Inspektor Pound vergrub seine Daumen in den Westentaschen. »Seit wann sind Sie auf den Beistand eines Mädchens angewiesen?« Seine taubenblauen Augen funkelten spöttisch.

»Ich bilde sie aus, damit sie mir bei den heikleren, das schöne Geschlecht betreffenden Angelegenheiten behilflich ist«, entgegnete Sidney Grice.

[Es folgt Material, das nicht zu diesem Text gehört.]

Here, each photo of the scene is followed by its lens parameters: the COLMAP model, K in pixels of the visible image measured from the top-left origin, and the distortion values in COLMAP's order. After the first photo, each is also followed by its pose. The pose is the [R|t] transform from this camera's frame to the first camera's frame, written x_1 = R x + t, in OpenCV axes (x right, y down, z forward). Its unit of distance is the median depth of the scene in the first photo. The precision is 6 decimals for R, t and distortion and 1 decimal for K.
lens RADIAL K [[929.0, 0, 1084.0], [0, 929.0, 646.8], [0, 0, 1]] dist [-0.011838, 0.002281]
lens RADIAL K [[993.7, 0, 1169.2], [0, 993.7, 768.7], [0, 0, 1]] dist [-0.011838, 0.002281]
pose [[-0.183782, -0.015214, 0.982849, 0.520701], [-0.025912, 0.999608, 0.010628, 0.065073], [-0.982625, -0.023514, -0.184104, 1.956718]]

Das war mir neu. Ich erwiderte Inspektor Pounds kühlen Blick und sagte: »Es freut mich außerordentlich, Ihre Bekanntschaft zu machen, Inspektor Pound, besonders, nachdem ich schon so viel über Ihre Arbeit in der Zeitung gelesen habe.«

In Wahrheit hatte ich noch nie von ihm gehört, aber mir schien, als würde das Eis in seinen Augen ein wenig zu tauen beginnen, derweil er seine Krawatte richtete und sagte: »Meinetwegen, solange sie mir nicht beim ersten Schimpfwort in Ohnmacht fällt.«

»Wenn Sie’s nicht tun, schaff ich’s auch«, erwiderte ich, und der Inspektor rümpfte die Nase.

»Ich bürge für ihre Contenance.« Sidney Grice klemmte sich seinen Stock unter den Arm, und wir folgten dem Inspektor durch einen langen Gang.

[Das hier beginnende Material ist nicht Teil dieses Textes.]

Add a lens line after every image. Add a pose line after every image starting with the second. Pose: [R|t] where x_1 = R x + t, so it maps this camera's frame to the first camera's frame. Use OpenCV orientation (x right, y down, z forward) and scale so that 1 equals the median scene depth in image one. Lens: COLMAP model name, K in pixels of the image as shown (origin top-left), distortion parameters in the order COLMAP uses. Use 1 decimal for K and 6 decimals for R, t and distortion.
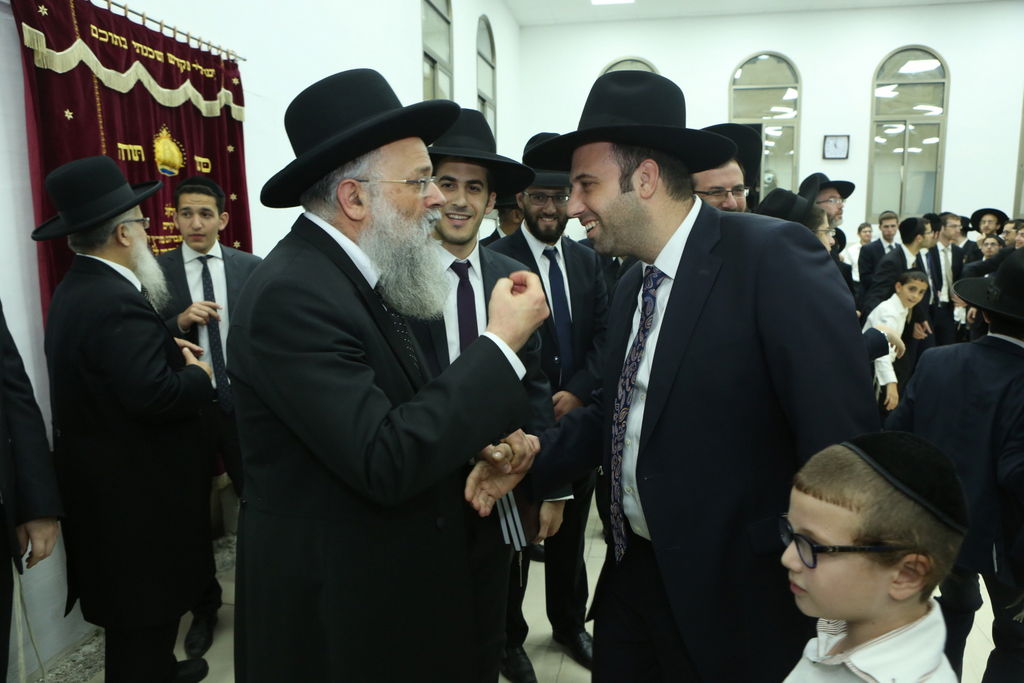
lens RADIAL K [[695.1, 0, 512.0], [0, 695.1, 341.5], [0, 0, 1]] dist [-0.101189, 0.066256]
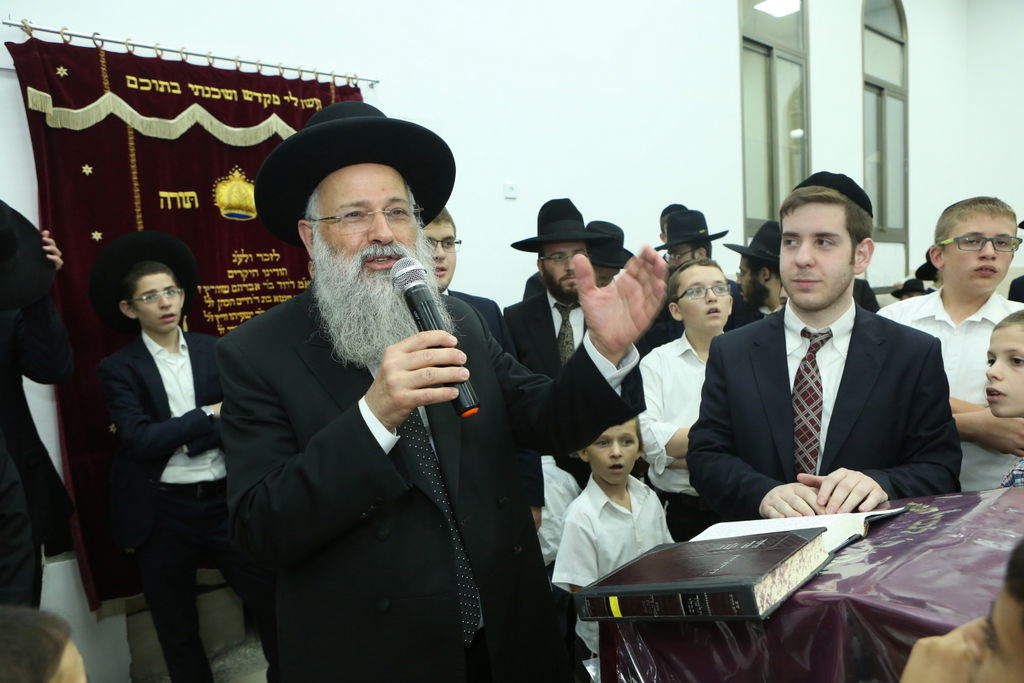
lens RADIAL K [[695.1, 0, 512.0], [0, 695.1, 341.5], [0, 0, 1]] dist [-0.101189, 0.066256]
pose [[0.775513, 0.039602, -0.630088, 0.403215], [-0.063202, 0.997887, -0.015069, -0.092732], [0.628160, 0.051509, 0.776378, 0.543426]]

»Sie kommen genau richtig. Wir wollten den Gefangenen gerade abermals verhören.«

»Hat er denn schon etwas gesagt?«, wollte Sidney Grice wissen.

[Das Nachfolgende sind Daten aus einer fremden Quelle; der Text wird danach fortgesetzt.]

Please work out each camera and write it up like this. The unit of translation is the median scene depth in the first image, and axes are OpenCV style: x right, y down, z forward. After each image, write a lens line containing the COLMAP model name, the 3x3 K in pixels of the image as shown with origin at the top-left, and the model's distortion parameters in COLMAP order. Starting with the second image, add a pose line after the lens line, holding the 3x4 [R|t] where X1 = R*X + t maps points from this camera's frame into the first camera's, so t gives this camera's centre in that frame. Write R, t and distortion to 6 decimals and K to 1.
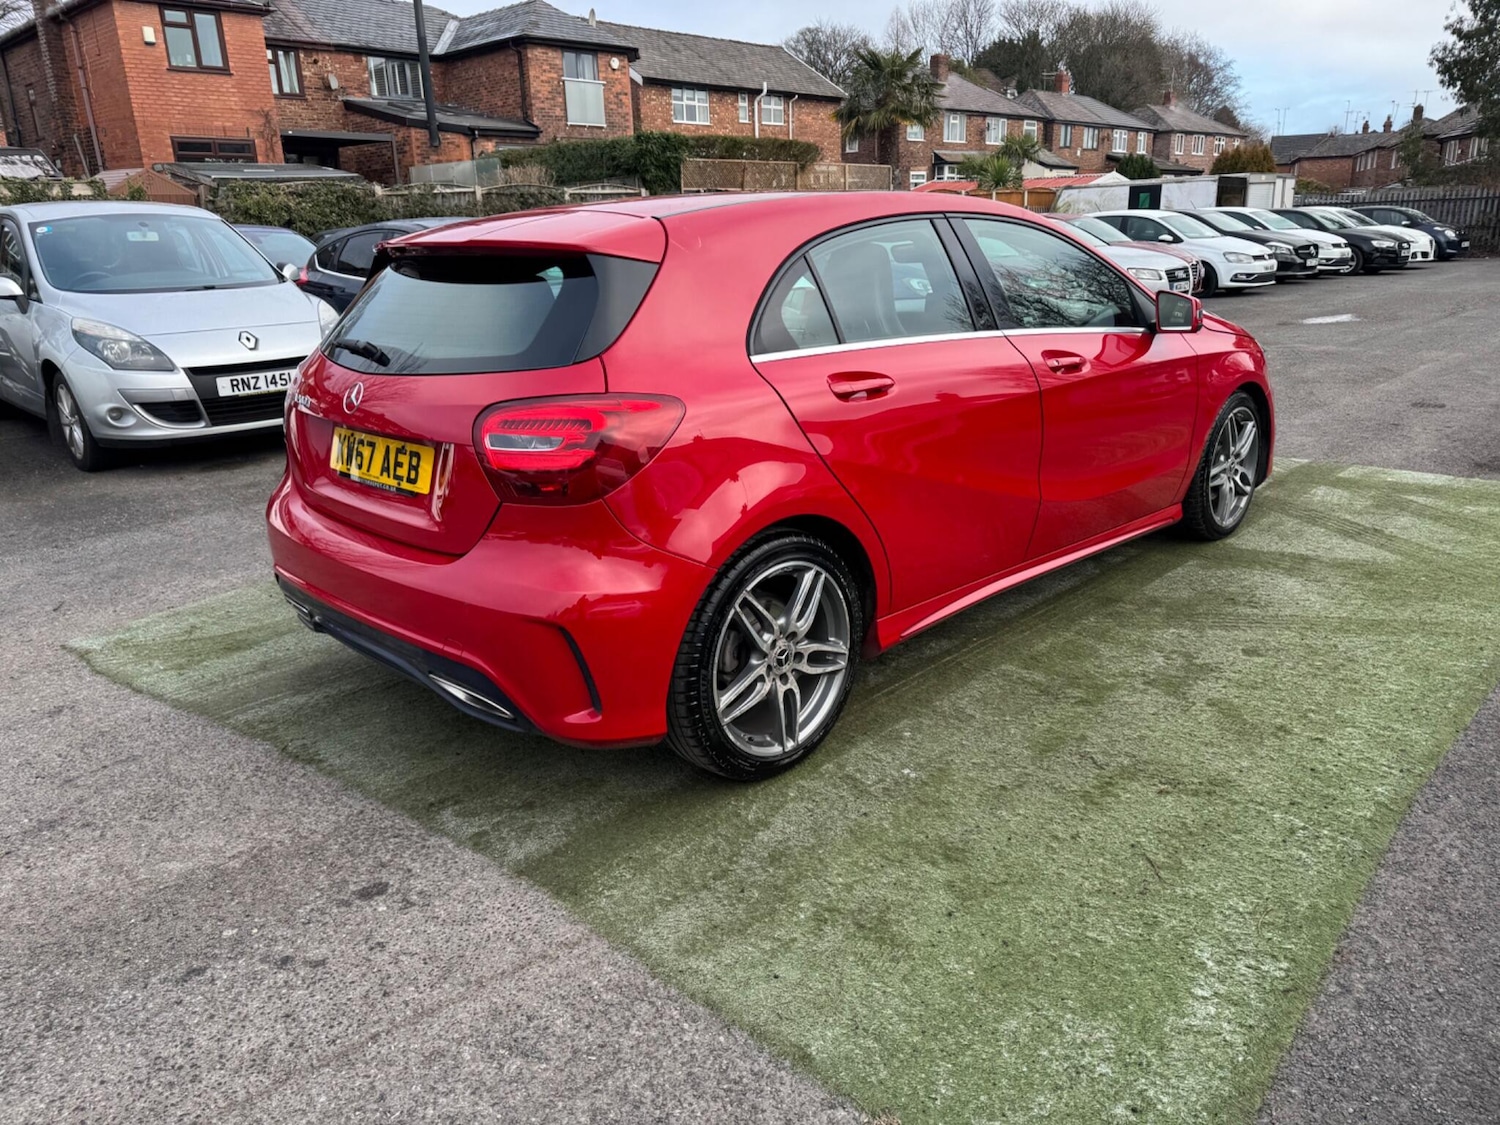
lens RADIAL K [[1047.2, 0, 753.9], [0, 1047.2, 561.2], [0, 0, 1]] dist [0.021252, -0.017871]
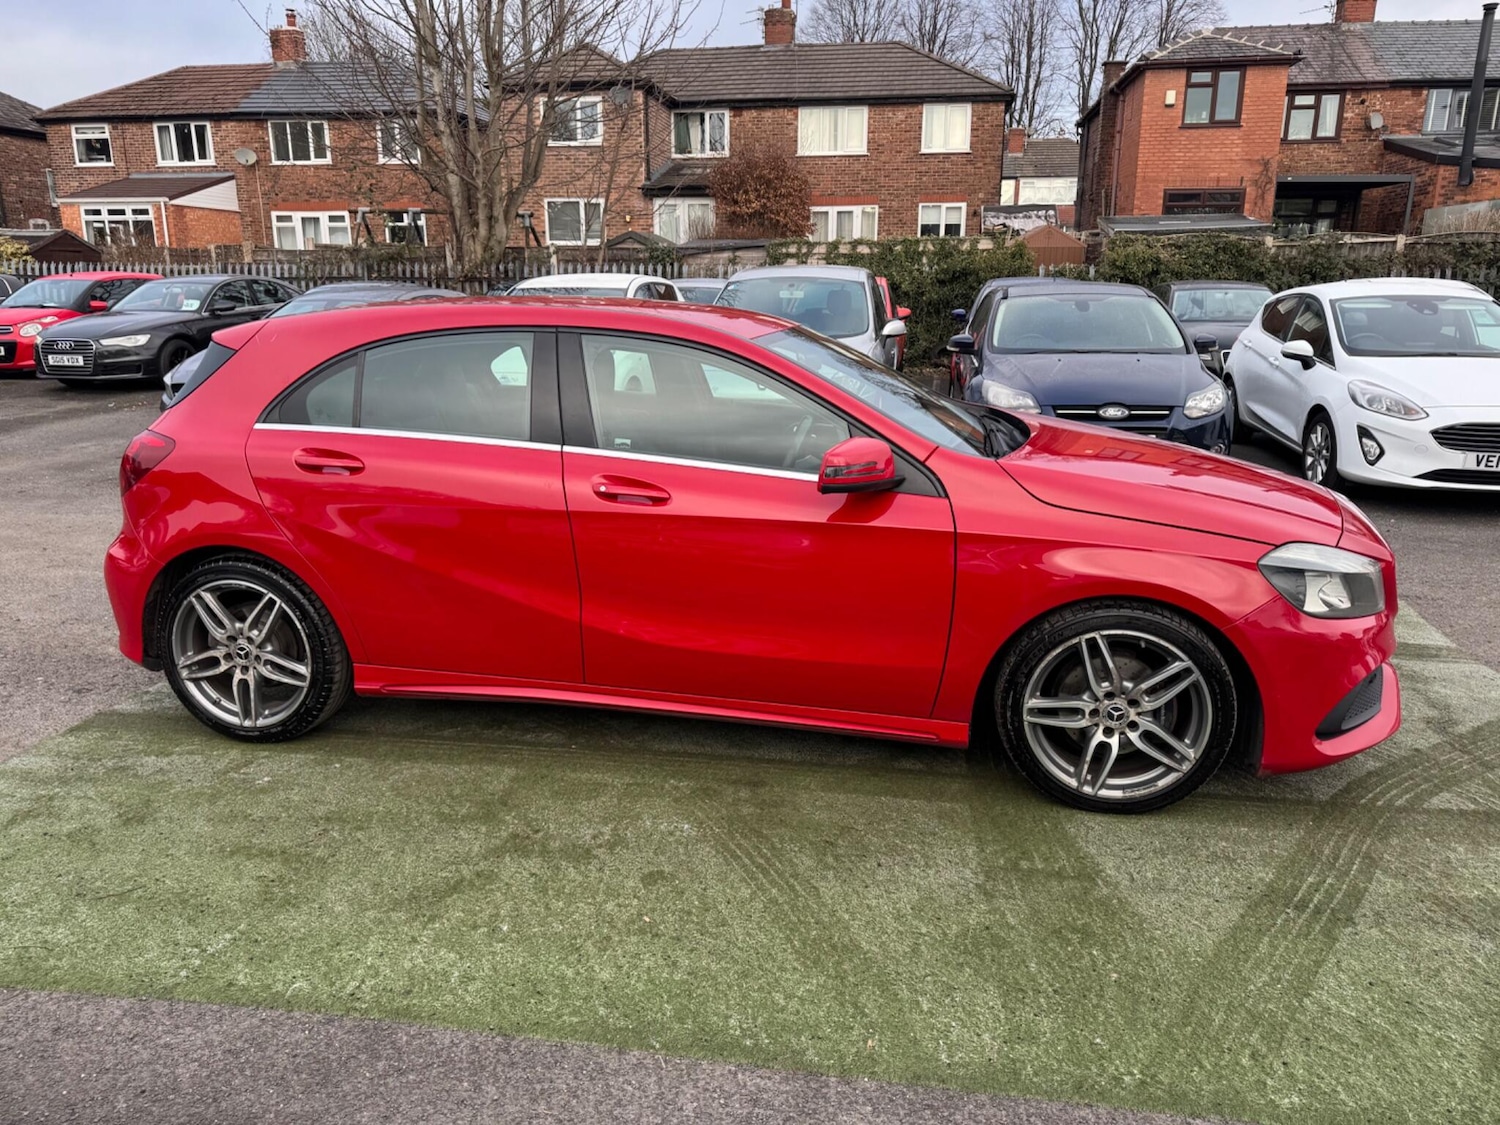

»Das Übliche.« Der Inspektor stiefelte mit großen Schritten voran, und ich musste mich sputen, um nicht zurückzubleiben. »Er hat seine Frau geliebt. Er hat geschlafen. Er weiß von nichts.«

»Und was halten Sie von ihm?« Sehr bemüht, das Tempo des Inspektors zu halten, trat Sidney Grice’ Hinken deutlich zutage.

»Ich weiß nicht«, erwiderte der Inspektor über die Schulter hinweg. Der Gang endete an einer Tür, und wir hielten an. Der Inspektor schien bekümmert. »Das Schlimme daran ist, Mr Grice – er kommt mir wie ein netter Kerl vor, äußerst sanftmütig und bescheiden.«

»Denken Sie an Libby Jacobs.« Sidney Grice verschnaufte. »Sah man je ein süßeres Mädchen auf dieser Erde? Und dennoch hat sie ihre vier Schwestern mit einem Käsedraht erdrosselt, um ein Bett für sich allein zu haben.«

»Wie dem auch sei«, wandte Inspektor Pound ein, »mit der Zeit bekommt man ein Gespür für solche Dinge, und meines sagt mir, der Mann ist unschuldig.«

»Ihr Gespür in allen Ehren« – Sidney Grice warf sein Haar zurück – »aber ich höre mir erst einmal an, was der Mann vorzubringen hat, bevor ich mir ein Urteil erlaube.«

»Spotten Sie nur. Aber mein Gespür lässt mich nur selten im Stich.«

»Noch eine Sache, bevor wir hineingehen.« Sidney Grice zog einen Bogen Papier und einen Umschlag aus seinem Ranzen. »Kennen Sie das hier?«

Der Inspektor überflog das Schreiben.

»Das ist der Brief, den Ashby geschrieben hat, um Ihre Hilfe zu erbitten.«

»Haben Sie gesehen, wie er ihn verfasste?«

»Ja, und ich habe gesehen, wie er ihn in den Umschlag steckte, etwas darauf schrieb und ihn seiner Schwiegermutter aushändigte.«

»Und in welcher Verfassung befand sie sich?«

»Sie war tief bestürzt, schluchzte, fiel gar einmal in Ohnmacht.«

»Wie fiel sie denn?«, fragte ich.

»Zu Boden natürlich.« Der Inspektor rollte die Augen.

»Nein, ich meinte …«

»Auf mich wirkte sie viel zu beherrscht für so etwas«, unterbrach mich Sidney Grice, und Inspektor Pound hob die Augenbrauen.

»Sie hatte gerade ihre Tochter verloren und erfahren, dass man ihren Schwiegersohn des Mordes bezichtigte.«

»Gleichwohl hat sie seine Partei ergriffen. Oder etwa nicht?«

»Aber ja doch. Sie beschwor ihn, er solle sich keine Sorgen machen. Sie werde die bestmögliche Hilfe holen.«

»Und hier bin ich«, sagte Sidney Grice, während sich die Tür langsam öffnete.